Felix Baumgartner is attempting to break the world record for the highest skydive ever. He recently completed a test dive from 71,500ft (22km), putting him in the top three. The purpose of the dive was to test out all of his equipment before he attempts the record breaking dive of 120,000ft later in 2012.

The current record is held by Joe Kittinger, a US Air Force Colonel who jumped from 102,800ft in 1960. At that altitude the air is very thin and cold, so the equivalent of a space suit is required to survive the trip up and down.

Baumgartner, a 42 year old Austrian, said after his test jump that the cold was “hard to handle” and that they may need to work on that problem before the big jump.

When discussing the upcoming jump on a recent episode of the SGU we commented that the high altitude jump is very dangerous. Kittinger, in fact, spun out of control at one point and blacked out. The details, however, are a bit different from what we discussed.

Actually,  Kittinger made three jumps as part of Project Excelsior, two test jumps and then the third for the standing world record. During the first jump is when he spun out of control and blacked out. Here is a description from Gregory Kennedy:

As he prepared to jump, Kittinger noted the balloon had climbed to 76,400 feet, more than three miles higher than intended. Standing in the door of the gondola, he pulled the lanyard that activated the barometric release for the main canopy and the timer for the pilot chute. It took three tries to pull the lanyard clear. Unknown to Kittinger, the first pull started the timer. The result of this was the pilot chute deployed only 2.5 seconds after he left the balloon.

Without sufficient airspeed to create adequate dynamic pressure, the pilot chute flopped around in the thin air and eventually wrapped around his neck. He began spinning. At first, Kittinger could correct the spin, but soon he could no longer compensate for it and eventually blacked out. He didn’t regain consciousness until he was floating beneath the reserve parachute several thousand feet above the ground. The pilot parachute had not deployed the drogue because it was tangled around his neck, so the main parachute never deployed. After Kittinger lost consciousness, the spin continued and eventually reached 80 RPM. A barometric release triggered the reserve parachute at 10,000 feet, but due to the spin, at first it tangled around him. Beaupre had planned for such a contingency and installed the reserve parachute pilot chute with a break-away cord that would enable the canopy to clear itself. Thankfully, the reserve cleared itself at 6,000 feet and inflated.

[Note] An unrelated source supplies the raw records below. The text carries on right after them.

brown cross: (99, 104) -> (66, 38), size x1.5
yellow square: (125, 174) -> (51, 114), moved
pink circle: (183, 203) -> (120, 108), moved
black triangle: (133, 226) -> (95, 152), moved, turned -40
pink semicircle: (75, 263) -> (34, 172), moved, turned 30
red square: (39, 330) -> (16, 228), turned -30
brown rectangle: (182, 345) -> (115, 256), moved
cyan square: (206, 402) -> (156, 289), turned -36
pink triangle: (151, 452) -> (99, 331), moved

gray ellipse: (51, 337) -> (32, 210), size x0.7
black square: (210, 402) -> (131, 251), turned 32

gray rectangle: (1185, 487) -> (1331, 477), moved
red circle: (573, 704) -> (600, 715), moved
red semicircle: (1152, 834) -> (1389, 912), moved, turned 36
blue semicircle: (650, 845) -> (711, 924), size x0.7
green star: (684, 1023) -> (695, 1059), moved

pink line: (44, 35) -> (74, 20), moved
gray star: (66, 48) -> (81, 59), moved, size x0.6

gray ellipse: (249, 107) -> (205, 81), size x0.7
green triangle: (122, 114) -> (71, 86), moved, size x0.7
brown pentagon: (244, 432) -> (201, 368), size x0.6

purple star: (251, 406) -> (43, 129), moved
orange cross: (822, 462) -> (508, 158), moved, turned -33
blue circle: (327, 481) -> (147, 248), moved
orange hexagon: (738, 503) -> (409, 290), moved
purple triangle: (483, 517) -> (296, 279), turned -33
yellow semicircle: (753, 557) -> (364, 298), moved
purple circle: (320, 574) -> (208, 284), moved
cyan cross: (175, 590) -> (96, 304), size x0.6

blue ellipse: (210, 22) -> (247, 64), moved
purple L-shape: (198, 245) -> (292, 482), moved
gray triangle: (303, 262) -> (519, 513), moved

It seems that the spinning out of control had nothing to do directly with the altitude, but rather the early deployment of the pilot chute. However, the thin atmosphere is what made the timing of the chute deployment critical and ultimately resulted in the dangerous spin out.

Our discussion received some feedback from a listener who is an experienced sky diver that led to an interesting physics question. His point is this – wind resistance is independent of altitude because it is determined by by the wind resistance force at terminal velocity. In higher thinner atmosphere terminal velocity is faster, and at lower thicker atmosphere it is slower, but these two factors exactly balance out and the resulting wind resistance will be the same – enough to counteract the accelerating force of gravity. The experience (and danger) to the skydiver will be the same.

I don’t quite buy this, however. My counter point is this – at higher altitude the atmosphere is thinner and terminal velocity is much faster. It is estimated that Kittinger went a top speed of 625.2 mph during his third and highest jump. Typical terminal velocity for a skydiver (depending on various aerodynamic factors, such as position) is about 117-125 mph. A skydiver in a bullet position can go as fast as 210 mph. So Kittinger was going much faster than that.

I agree that once a skydiver reaches a terminal velocity the force they feel is constant, regardless of speed vs atmosphere density. But as they descend into a thicker atmosphere the terminal velocity will decrease. This means that the skydiver not only is maintaining terminal velocity, they are slowing down to the slower terminal velocity. Therefore the forces on them would be greater. I could not find a figure for how fast Kittinger was going when he deployed the parachute, but peak velocity was reached at 90,000 ft, and so he was slowing down from there until his chute deployed at much lower altitude.

The question then becomes – how much greater are the wind resistance forces due to this deceleration and how does that affect the riskiness of the jump.

I have another question as well, related to Kittinger’s first jump where he blacked out, which was related to the high RPM of the spin. If the skydiver does go into a spin at higher altitude and therefore higher velocity, will the increased momentum mean that the spin is likely to be faster, increasing the risk of blacking out?

I don’t have any definitive answers to these questions. I have chatted with a couple of physicists about it, but no one seems to have a final answer.

So I open it up to my astute readers – how does the higher terminal velocity alter the danger and experience for the super high altitude skydiver? What risks is Baumgartner going to face, other than the oppressive cold? I will continue to search for some appropriate expertise in the meantime, but it seems like a fun thought experiment, so have at it.